TEXT PASSAGE:
⟨

Data Scaling for Scattered Interpolation

Posted by Loren Shure, February 4, 2019

49 views (last 30 days) | 0 Likes | 7 comments

Today's guest blogger is Josh Meyer, a Technical Writer for the MATLAB Math and Big Data teams. He is going to discuss a common issue encountered in scattered data interpolation, and how to fix it!

The Problem
Background on Scattered Interpolation
Back to the Problem
Cause of the Problem
Normalization to the Rescue
Data Scaling
Now let's extrapolate!
Acknowledgements
Further Reading

The Problem

A common issue that can arise while performing interpolation on scattered data is that the resulting functional surface seems to be of lower quality than you would expect. For example, when the surface does not seem to pass through all of the sample data points. This post explores how and why the scaling of scattered data can affect the interpolation results.

Let's jump right into an example so you can see what I'm talking about. Imagine you just collected data from sensors to sample some values at several points. Ultimately you want to fit a surface to the data so that you can approximate the value of the underlying function at points where you don't have data. So, you start by plotting.

⟩

DIRECTIVE 1: In the post on data scaling for scattered interpolation, who is the guest blogger?
DIRECTIVE 2: What three engagement figures appear under the byline of the scattered interpolation post?
DIRECTIVE 3: Pick up the scattered interpolation post right after its last sentence and carry it forward.

[Stored dataset items]
⟨

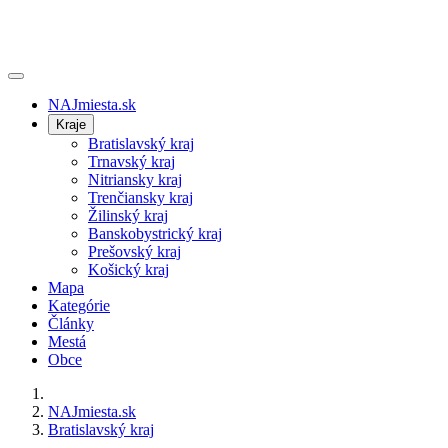
NAJmiesta.sk
Kraje
Bratislavský kraj
Trnavský kraj
Nitriansky kraj
Trenčiansky kraj
Žilinský kraj
Banskobystrický kraj
Prešovský kraj
Košický kraj
Mapa
Kategórie
Články
Mestá
Obce
NAJmiesta.sk
Bratislavský kraj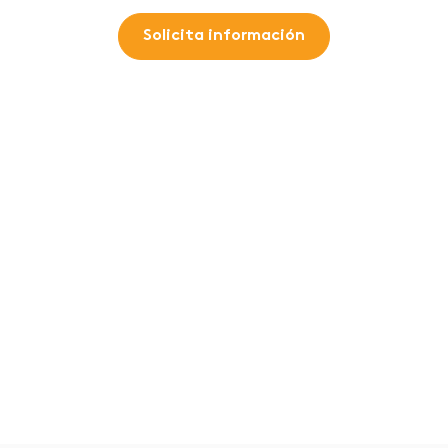
Solicita información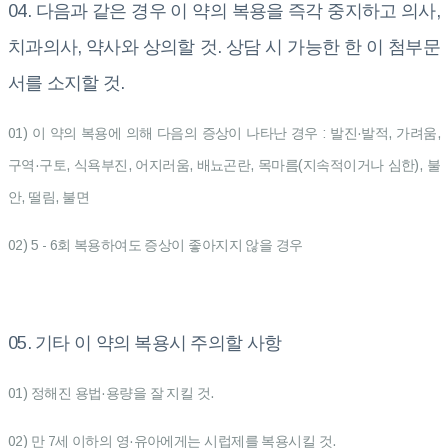
04. 다음과 같은 경우 이 약의 복용을 즉각 중지하고 의사,
치과의사, 약사와 상의할 것. 상담 시 가능한 한 이 첨부문
서를 소지할 것.
01) 이 약의 복용에 의해 다음의 증상이 나타난 경우 : 발진·발적, 가려움,
구역·구토, 식욕부진, 어지러움, 배뇨곤란, 목마름(지속적이거나 심한), 불
안, 떨림, 불면
02) 5 - 6회 복용하여도 증상이 좋아지지 않을 경우
05. 기타 이 약의 복용시 주의할 사항
01) 정해진 용법·용량을 잘 지킬 것.
02) 만 7세 이하의 영·유아에게는 시럽제를 복용시킬 것.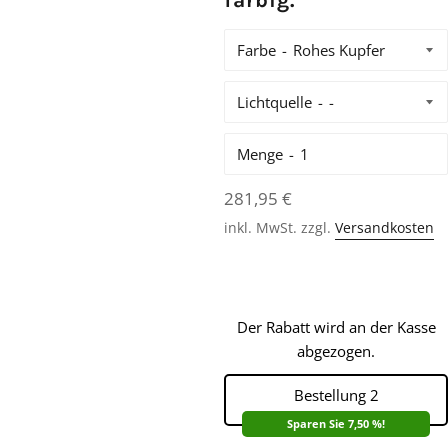
farbig.
Farbe
Lichtquelle
Menge
Normaler
281,95 €
Preis
inkl. MwSt. zzgl.
Versandkosten
Der Rabatt wird an der Kasse
abgezogen.
Bestellung 2
Sparen Sie 7,50 %!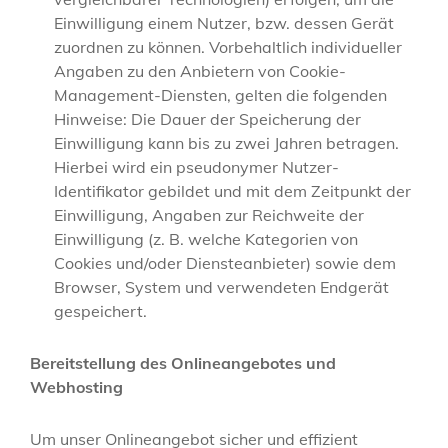
Einwilligung einem Nutzer, bzw. dessen Gerät
zuordnen zu können. Vorbehaltlich individueller
Angaben zu den Anbietern von Cookie-
Management-Diensten, gelten die folgenden
Hinweise: Die Dauer der Speicherung der
Einwilligung kann bis zu zwei Jahren betragen.
Hierbei wird ein pseudonymer Nutzer-
Identifikator gebildet und mit dem Zeitpunkt der
Einwilligung, Angaben zur Reichweite der
Einwilligung (z. B. welche Kategorien von
Cookies und/oder Diensteanbieter) sowie dem
Browser, System und verwendeten Endgerät
gespeichert.
Bereitstellung des Onlineangebotes und
Webhosting
Um unser Onlineangebot sicher und effizient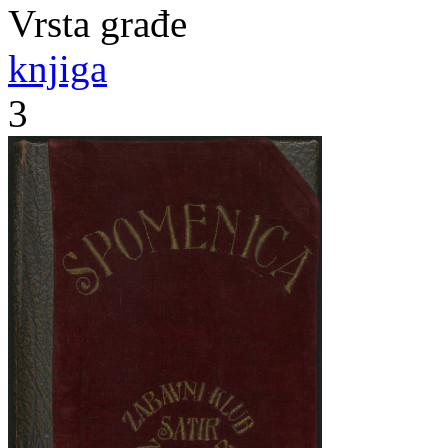
Vrsta građe
knjiga
3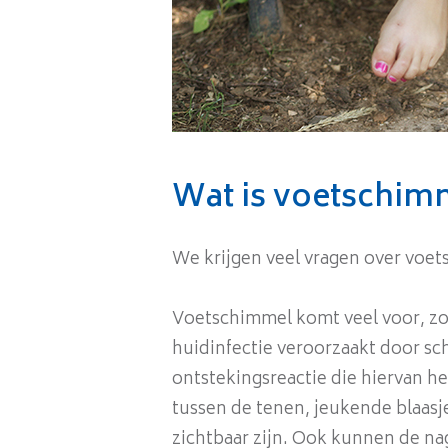
Wat is voetschim
We krijgen veel vragen over voet
Voetschimmel komt veel voor, zo'
huidinfectie veroorzaakt door sc
ontstekingsreactie die hiervan he
tussen de tenen, jeukende blaasj
zichtbaar zijn. Ook kunnen de na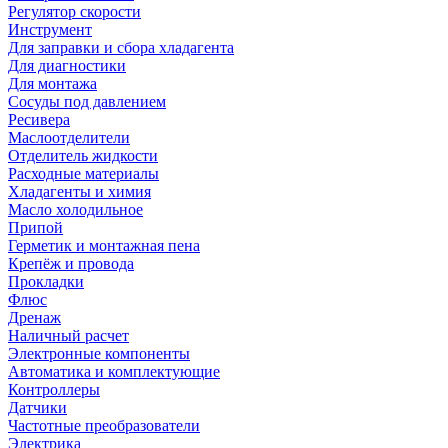
Регулятор скорости
Инструмент
Для заправки и сбора хладагента
Для диагностики
Для монтажа
Сосуды под давлением
Ресивера
Маслоотделители
Отделитель жидкости
Расходные материалы
Хладагенты и химия
Масло холодильное
Припой
Герметик и монтажная пена
Крепёж и провода
Прокладки
Флюс
Дренаж
Наличный расчет
Электронные компоненты
Автоматика и комплектующие
Контроллеры
Датчики
Частотные преобразователи
Электрика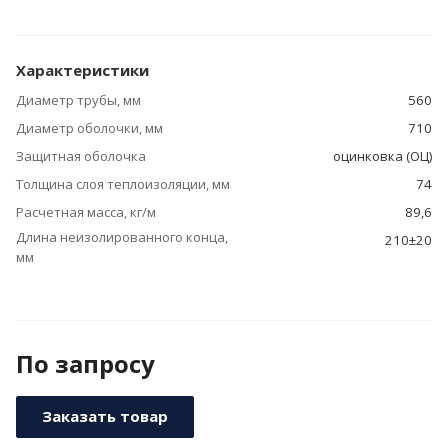
Характеристики
Диаметр трубы, мм
560
Диаметр оболочки, мм
710
Защитная оболочка
оцинковка (ОЦ)
Толщина слоя теплоизоляции, мм
74
Расчетная масса, кг/м
89,6
Длина неизолированного конца,
210±20
мм
По зап
р
осу
Заказать товар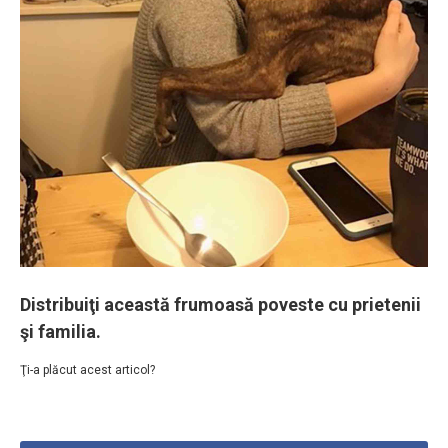
Distribuiţi această frumoasă poveste cu prietenii
şi familia.
Ţi-a plăcut acest articol?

⟩

EXPECTED OUTPUT 1: Josh Meyer, a Technical Writer for the MATLAB Math and Big Data teams.

EXPECTED OUTPUT 2: 49 views (last 30 days), 0 Likes, 7 comments

EXPECTED OUTPUT 3:
rng default
x = rand(500,1)/100;
y = 2.*(rand(500,1)-0.5).*90;
vals = (x.*100).^2;

ptColor = [.6 .07 .07];
plot3(x,y,vals,'.','Color',ptColor)
grid
xlabel('x')
ylabel('y')
zlabel('v(x,y)')
title('Scattered Data Points')

Next, you use scatteredInterpolant to create an interpolant for the data. This computes an interpolating function for the observed points, allowing you to query the function anywhere within its convex hull. You create a grid of query points, evaluate the interpolant at those points, and plot the functional surface. All done!

F = scatteredInterpolant(x,y,vals);
X = linspace(min(x),max(x),25);
Y = linspace(min(y),max(y),25);
[xq, yq] = meshgrid(X,Y);
zq = F(xq,yq);
hold on
triColor = [0.68 0.88 0.95];
surf(xq,yq,zq,'FaceColor',triColor)
hold off
xlabel('x')
ylabel('y')
zlabel('v(x,y)')
title('Scattered Data with Interpolated Surface')

... but wait, the result is definitely not what you expected! What are all of those "folds" in the surface? And why does it look like the surface doesn't pass through all the points? Interpolated surfaces should pass through all of the data points!

Let's take a quick detour to talk about scattered data interpolation before coming back to this problematic data.

Background on Scattered Interpolation

Unlike gridded interpolation where the point locations are well-defined, scattered data presents different challenges. To find the interpolated value at a given query point, you need to use the values of nearby points. But how can you do that when the data is scattered around? The location of a point can't be used to predict the location of another point. And comparing the locations of all the points ad nauseum to determine which are close to a given query point is not a very efficient approach.

X = [-1.5  3.2; 1.8  3.3; -3.7  1.5;
    -1.5  1.3; 0.8  1.2; 3.3  1.5;
    -4.0 -1.0; -2.3 -0.7; 0   -0.5;
    2.0 -1.5;  3.7 -0.8; -3.5 -2.9;
    -0.9 -3.9; 2.0 -3.5;  3.5 -2.25];
V = X(:,1).^2 + X(:,2).^2;
plot(X(:,1),X(:,2),'r*')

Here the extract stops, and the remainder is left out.